The Gorges family in the Elizabethan era included Sir Ferdinando Gorges, founder of the Province of Maine, and Arthur Gorges' uncle, Sir Thomas Gorges of Longford Castle, who married Helena, Marchioness of Northampton. Arthur Gorges was Elizabeth I's 3rd cousin as they both shared the same great-great-grandfather, John Howard, 1st Duke of Norfolk.

== Life ==
A cousin of both Walter Raleigh and Charles Arundell, Arthur Gorges was a member of the Howard circle (the Oxford-Howard circle of Catholic courtiers in the late 1570s)—Arundell claimed Oxford had tried to have Gorges murdered on the Richmond Green.

He was elected Member of Parliament in 1584 for Yarmouth, IoW, in 1589 for Camelford, in 1593 for Dorset and in 1601 for Rye.

He fought in the campaign against the Spanish Armada. In 1597 he commanded the War-Spite, in which Walter Raleigh sailed as Vice Admiral under the Earl of Essex, Robert Devereux, on the Islands Voyage.

He was one of nine who were knighted on 29 October 1597.

==Family life==
He lived at Gorges House (later named Milman House). His family possessed considerable property in Chelsea in the reign of Queen Elizabeth, where he built "Brickills", later named Stanley House. In November 1599 when Queen Elizabeth passed the "fair new house in Chelsea", Gorges presented her with a fair jewel. In 1620, he sold the large house known as Chelsea Park (former home of Thomas More and the future Beaufort House) to Lionel Cranfield, 1st Earl of Middlesex.
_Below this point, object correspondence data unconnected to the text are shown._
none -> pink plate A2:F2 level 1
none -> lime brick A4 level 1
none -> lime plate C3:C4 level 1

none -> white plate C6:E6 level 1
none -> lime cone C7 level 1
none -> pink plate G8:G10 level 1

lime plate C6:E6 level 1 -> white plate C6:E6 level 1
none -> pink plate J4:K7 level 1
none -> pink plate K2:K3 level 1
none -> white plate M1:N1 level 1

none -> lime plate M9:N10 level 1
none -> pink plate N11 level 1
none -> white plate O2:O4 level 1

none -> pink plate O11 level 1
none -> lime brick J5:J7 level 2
Arthur Gorges married twice, first to Douglas Howard in 1584, with whom he had one daughter, Ambrosia (1588–1600). Douglas Howard was the daughter and heir of Henry Howard, 2nd Viscount Howard of Bindon. His father, Thomas Howard, 1st Viscount Howard of Bindon, was the second son of Thomas Howard, 3rd Duke of Norfolk, uncle to Anne Boleyn and Catherine Howard, two wives of Henry VIII.
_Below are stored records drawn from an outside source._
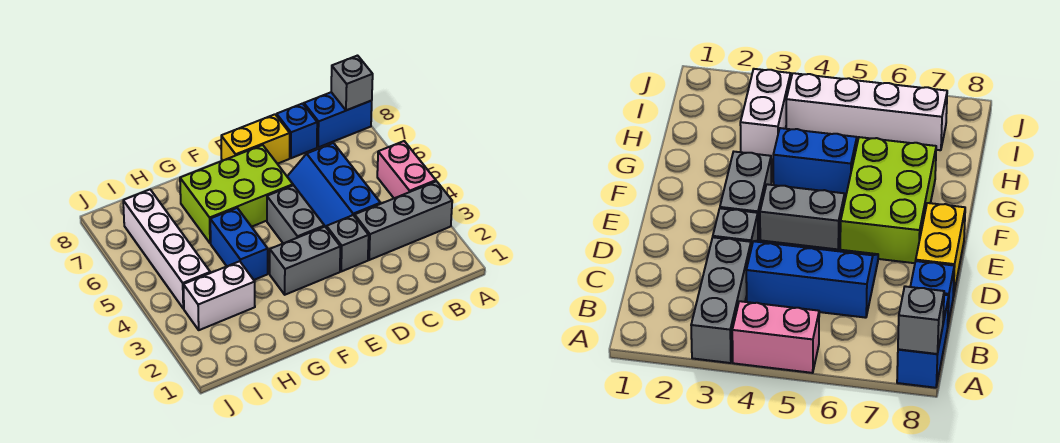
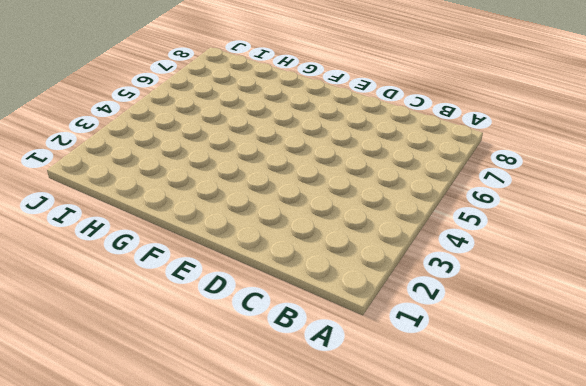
none -> grey brick A3:C3 level 1
none -> pink brick A4:A5 level 1
none -> blue brick A8:B8 level 1

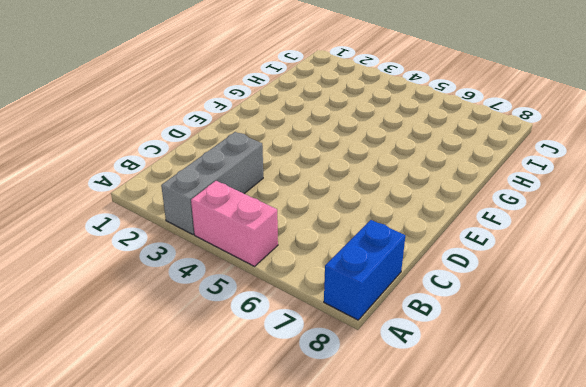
none -> blue slope C4:D6 level 1 top C
none -> blue brick C8 level 1
none -> grey brick D3 level 1

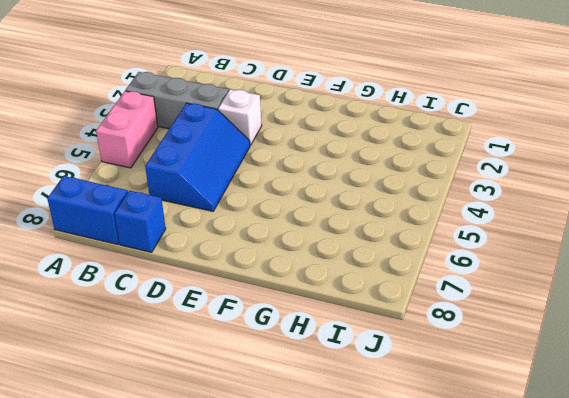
white brick D3 level 1 -> grey brick D3 level 1
none -> yellow brick D8:E8 level 1
none -> grey brick E3:F3 level 1
none -> grey brick E4:E5 level 1

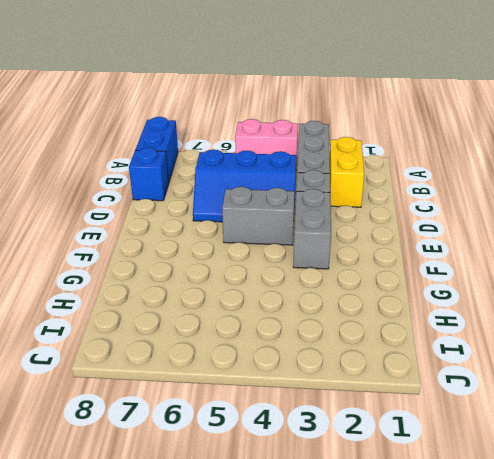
yellow brick B2:C2 level 1 -> yellow brick D8:E8 level 1
none -> lime brick E6:G7 level 1
none -> blue brick G4:G5 level 1
none -> white brick H3:I3 level 1

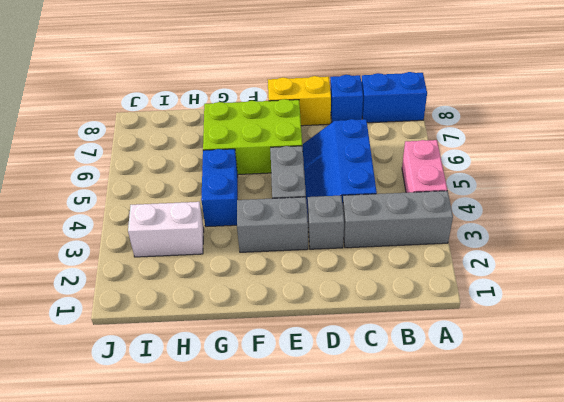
none -> white brick I4:I7 level 1
none -> grey brick A8 level 2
Sir Robert Stanley, second son of William, sixth Earl of Derby, married Elizabeth, daughter of Sir Arthur Gorges, and Stanley then seems to have lived at Stanley House.

Queen Elizabeth obtained the marriage rights of Ambrosia Gorges. Gorges contracted with the queen for the wardship, paying £1000, with a gift of a pearl bracelet with a clasp set diamonds and rubies which cost £500. He lost these investments on his daughter's death in 1600.

Gorges' second marriage was to Elizabeth Clinton, daughter of Henry Clinton, 2nd Earl of Lincoln, in 1597. They had twelve children.

On the death of Arthur Gorges' first wife, Edmund Spenser wrote the poem "Daphnaïda". In the poem "Alcyon" is Sir Arthur Gorges.

Daphnaïda

An elegie vpon the death of the noble and vertuous Dovglas Howard, daughter and heire of Henry Lord Howard, Viscount Byndon, and wife of Arthur Gorges Esquier.

Dedicated to the Right honorable the Ladie Helena, Marquesse of Northampton.

By Ed. Sp.

His monument is in Chelsea Old Church. A brass plate, now fixed to the north wall, is engraved with the kneeling effigies of Sir Arthur Gorges and his six sons on one side of a small table, and his wife and five daughters on the other.

== Works ==

His works include "Lucans Pharsalia" (with a preface in poetry by Walter Raleigh),
and a translation into English of Francis Bacon's The Wisedome of the Ancients from the original Latin, published in 1619.

He is included in the Oxford Book of Sonnets (2000) published by the Oxford University Press, along with Walter Raleigh, Edmund Spenser, Michael Drayton, and other poets of the time.

== Books ==
- Arthur Gorges, Spenser's Alcyon and Ralegh's friend. Author: Helen Estabrook Sandison. Publisher: [n.p., 1928?]
- Poems. Author: Arthur Gorges, Sir; Helen Estabrook Sandison. Publisher: Oxford, Clarendon Press, 1953.
- The Story of a Family through Eleven Centuries, Illustrated by Portraits and Pedigrees: Being a History of the Family of Gorges. by Raymond Gorges, Frederick Brown; Merrymount Press, 1944. 293 pgs.